### Prompt A
Return the Pacific Rim mobile game review verbatim, in full.

### Text block

++++

PACIFIC RIM: THE MOBILE GAME Review (iOS)


With the days of video game movie tie-ins on consoles mostly behind us, an emerging trend has been the release of a mobile game to tie-in with a movie. It’s cheaper, it’s more accessible and the graphics are always surprisingly decent. So, with Guillermo del Toro’s Pacific Rim in cinemas now, it’s received the mobile game treatment. But does the brawler cut the mustard?

First things first – Pacific Rim is a straight-up fighting game, featuring numerous battles between the Jaeger robots and the invading Kaiju monsters. There’s the usual upgrading system and loose story (in a shockingly original move, you’re a rookie military man), but it essentially boils down to several showdowns between the robots and aliens. The controls are fairly good – and easy to use – you can attack, parry, dodge, duck and send in special attacks with a single swipe, and it’s all very easy to remember – punching a 100-foot monster in the face has never been easier. It didn’t stop me from consistently leaning into the Kaiju attacks and receiving quite the pummeling as a result but they’re good controls nonetheless.

The graphics are also pretty good – there are better looking games on the App Store, but it’s still appealing to look at, and the Kaiju are appropriately diverse and odd-looking. You may have noticed that I’ve covered almost everything – and that’s the game’s true flaw – it’s hugely insubstantial. There’s nothing more to the game than fighting near identical battles with near identical tactics, then upgrading. There’s no campaign, and it soon falls into the pit of monotony, with only a smattering of new attacks to provide continued interest. What there is is quite fun, but not when there’s nothing else behind the monster punching. It’s the mobile game equivalent of a bag of crisps – tasty, but half of it’s air and you’re always left feeling a little bit ripped off and promising that you’ll buy pretzels next time (which is where the analogy falls down a little).

++++

### Records

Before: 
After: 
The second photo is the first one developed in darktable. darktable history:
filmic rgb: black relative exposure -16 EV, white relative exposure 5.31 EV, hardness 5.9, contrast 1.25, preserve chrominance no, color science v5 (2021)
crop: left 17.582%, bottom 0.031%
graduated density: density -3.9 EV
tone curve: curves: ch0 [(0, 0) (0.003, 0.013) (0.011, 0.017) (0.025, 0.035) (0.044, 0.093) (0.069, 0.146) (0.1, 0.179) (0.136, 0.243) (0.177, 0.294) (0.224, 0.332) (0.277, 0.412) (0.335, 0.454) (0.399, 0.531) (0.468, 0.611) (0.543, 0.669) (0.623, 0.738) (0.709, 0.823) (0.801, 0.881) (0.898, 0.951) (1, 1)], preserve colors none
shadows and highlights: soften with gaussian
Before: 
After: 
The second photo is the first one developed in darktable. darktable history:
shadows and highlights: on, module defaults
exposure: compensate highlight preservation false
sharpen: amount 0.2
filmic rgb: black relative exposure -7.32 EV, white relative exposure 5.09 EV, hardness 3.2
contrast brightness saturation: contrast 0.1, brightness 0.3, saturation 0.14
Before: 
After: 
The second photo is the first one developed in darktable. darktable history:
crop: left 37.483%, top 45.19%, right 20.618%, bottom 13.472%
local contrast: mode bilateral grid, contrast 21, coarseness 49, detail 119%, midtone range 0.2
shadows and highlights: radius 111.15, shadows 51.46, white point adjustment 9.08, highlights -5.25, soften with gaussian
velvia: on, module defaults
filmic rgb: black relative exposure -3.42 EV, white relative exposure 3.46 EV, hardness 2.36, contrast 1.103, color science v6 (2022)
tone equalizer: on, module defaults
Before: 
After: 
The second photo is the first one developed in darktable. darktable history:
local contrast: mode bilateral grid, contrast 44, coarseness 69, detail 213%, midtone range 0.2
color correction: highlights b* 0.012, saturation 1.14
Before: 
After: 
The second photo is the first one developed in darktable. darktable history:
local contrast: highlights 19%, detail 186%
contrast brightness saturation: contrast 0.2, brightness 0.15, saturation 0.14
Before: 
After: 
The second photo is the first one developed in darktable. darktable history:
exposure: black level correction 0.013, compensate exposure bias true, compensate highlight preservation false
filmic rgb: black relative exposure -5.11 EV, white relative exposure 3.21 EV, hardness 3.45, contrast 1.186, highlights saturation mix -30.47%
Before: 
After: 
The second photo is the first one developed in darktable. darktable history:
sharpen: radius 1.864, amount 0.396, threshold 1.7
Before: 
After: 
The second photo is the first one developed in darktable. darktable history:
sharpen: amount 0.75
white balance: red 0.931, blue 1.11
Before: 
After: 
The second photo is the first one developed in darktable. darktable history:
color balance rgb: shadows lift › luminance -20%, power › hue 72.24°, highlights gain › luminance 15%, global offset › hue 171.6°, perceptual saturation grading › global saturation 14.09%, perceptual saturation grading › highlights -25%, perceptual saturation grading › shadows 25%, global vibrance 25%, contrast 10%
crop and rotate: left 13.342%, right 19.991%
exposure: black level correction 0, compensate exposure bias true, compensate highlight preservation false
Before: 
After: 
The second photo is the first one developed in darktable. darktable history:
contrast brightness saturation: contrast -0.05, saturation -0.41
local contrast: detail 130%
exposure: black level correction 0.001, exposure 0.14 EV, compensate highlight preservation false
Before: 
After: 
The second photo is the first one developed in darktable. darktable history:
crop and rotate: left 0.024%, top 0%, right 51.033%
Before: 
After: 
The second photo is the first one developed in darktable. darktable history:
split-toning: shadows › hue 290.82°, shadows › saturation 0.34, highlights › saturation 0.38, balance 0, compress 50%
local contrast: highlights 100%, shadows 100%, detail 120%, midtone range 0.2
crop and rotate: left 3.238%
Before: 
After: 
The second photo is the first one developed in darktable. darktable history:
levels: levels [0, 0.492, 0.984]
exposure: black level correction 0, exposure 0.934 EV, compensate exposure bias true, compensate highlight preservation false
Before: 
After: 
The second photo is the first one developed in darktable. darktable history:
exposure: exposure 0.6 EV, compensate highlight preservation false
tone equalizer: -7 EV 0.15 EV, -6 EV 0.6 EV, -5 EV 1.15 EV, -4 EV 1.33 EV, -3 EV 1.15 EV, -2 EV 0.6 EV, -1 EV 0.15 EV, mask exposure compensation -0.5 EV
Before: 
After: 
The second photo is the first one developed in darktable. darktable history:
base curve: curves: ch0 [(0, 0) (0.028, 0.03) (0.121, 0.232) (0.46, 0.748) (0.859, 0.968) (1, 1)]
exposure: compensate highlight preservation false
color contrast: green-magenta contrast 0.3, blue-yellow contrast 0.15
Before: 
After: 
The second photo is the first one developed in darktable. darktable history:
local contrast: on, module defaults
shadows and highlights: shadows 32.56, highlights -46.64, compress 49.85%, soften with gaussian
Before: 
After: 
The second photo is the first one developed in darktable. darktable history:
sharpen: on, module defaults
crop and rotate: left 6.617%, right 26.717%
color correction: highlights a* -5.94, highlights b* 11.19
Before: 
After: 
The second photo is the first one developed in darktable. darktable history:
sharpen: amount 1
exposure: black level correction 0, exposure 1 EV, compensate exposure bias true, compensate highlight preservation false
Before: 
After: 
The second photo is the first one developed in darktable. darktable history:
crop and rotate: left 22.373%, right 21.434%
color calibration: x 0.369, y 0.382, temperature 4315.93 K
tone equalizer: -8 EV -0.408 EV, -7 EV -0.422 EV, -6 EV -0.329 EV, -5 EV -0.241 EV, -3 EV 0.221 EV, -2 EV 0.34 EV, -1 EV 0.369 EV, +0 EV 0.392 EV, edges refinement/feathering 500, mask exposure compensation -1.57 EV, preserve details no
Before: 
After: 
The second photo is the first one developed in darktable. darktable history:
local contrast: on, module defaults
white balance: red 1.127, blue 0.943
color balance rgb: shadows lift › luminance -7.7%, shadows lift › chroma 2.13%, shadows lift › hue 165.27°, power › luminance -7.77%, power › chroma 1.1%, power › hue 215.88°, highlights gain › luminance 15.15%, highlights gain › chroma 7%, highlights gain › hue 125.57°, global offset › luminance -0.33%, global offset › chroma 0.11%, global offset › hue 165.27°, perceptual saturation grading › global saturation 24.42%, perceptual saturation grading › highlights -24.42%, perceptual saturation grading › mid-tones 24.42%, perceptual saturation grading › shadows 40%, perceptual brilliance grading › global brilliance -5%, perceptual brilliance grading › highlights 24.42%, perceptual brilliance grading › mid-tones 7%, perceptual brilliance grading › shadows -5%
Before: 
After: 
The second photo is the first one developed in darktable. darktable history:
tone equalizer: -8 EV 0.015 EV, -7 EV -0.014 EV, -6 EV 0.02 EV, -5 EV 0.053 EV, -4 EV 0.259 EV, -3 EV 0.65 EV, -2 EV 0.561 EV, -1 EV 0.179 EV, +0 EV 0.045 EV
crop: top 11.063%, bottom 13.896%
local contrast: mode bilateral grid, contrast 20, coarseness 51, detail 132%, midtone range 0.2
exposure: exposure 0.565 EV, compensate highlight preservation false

++++

### Prompt B
In the rows, take everything from the first row down to the line containing "graduated density: density -3.9 EV", both ends included, and replace "developed" with "processed" while keeping all else unchanged. Provide only those lines.

### Correct result A
PACIFIC RIM: THE MOBILE GAME Review (iOS)


With the days of video game movie tie-ins on consoles mostly behind us, an emerging trend has been the release of a mobile game to tie-in with a movie. It’s cheaper, it’s more accessible and the graphics are always surprisingly decent. So, with Guillermo del Toro’s Pacific Rim in cinemas now, it’s received the mobile game treatment. But does the brawler cut the mustard?

First things first – Pacific Rim is a straight-up fighting game, featuring numerous battles between the Jaeger robots and the invading Kaiju monsters. There’s the usual upgrading system and loose story (in a shockingly original move, you’re a rookie military man), but it essentially boils down to several showdowns between the robots and aliens. The controls are fairly good – and easy to use – you can attack, parry, dodge, duck and send in special attacks with a single swipe, and it’s all very easy to remember – punching a 100-foot monster in the face has never been easier. It didn’t stop me from consistently leaning into the Kaiju attacks and receiving quite the pummeling as a result but they’re good controls nonetheless.

The graphics are also pretty good – there are better looking games on the App Store, but it’s still appealing to look at, and the Kaiju are appropriately diverse and odd-looking. You may have noticed that I’ve covered almost everything – and that’s the game’s true flaw – it’s hugely insubstantial. There’s nothing more to the game than fighting near identical battles with near identical tactics, then upgrading. There’s no campaign, and it soon falls into the pit of monotony, with only a smattering of new attacks to provide continued interest. What there is is quite fun, but not when there’s nothing else behind the monster punching. It’s the mobile game equivalent of a bag of crisps – tasty, but half of it’s air and you’re always left feeling a little bit ripped off and promising that you’ll buy pretzels next time (which is where the analogy falls down a little).

### Correct result B
Before: 
After: 
The second photo is the first one processed in darktable. darktable history:
filmic rgb: black relative exposure -16 EV, white relative exposure 5.31 EV, hardness 5.9, contrast 1.25, preserve chrominance no, color science v5 (2021)
crop: left 17.582%, bottom 0.031%
graduated density: density -3.9 EV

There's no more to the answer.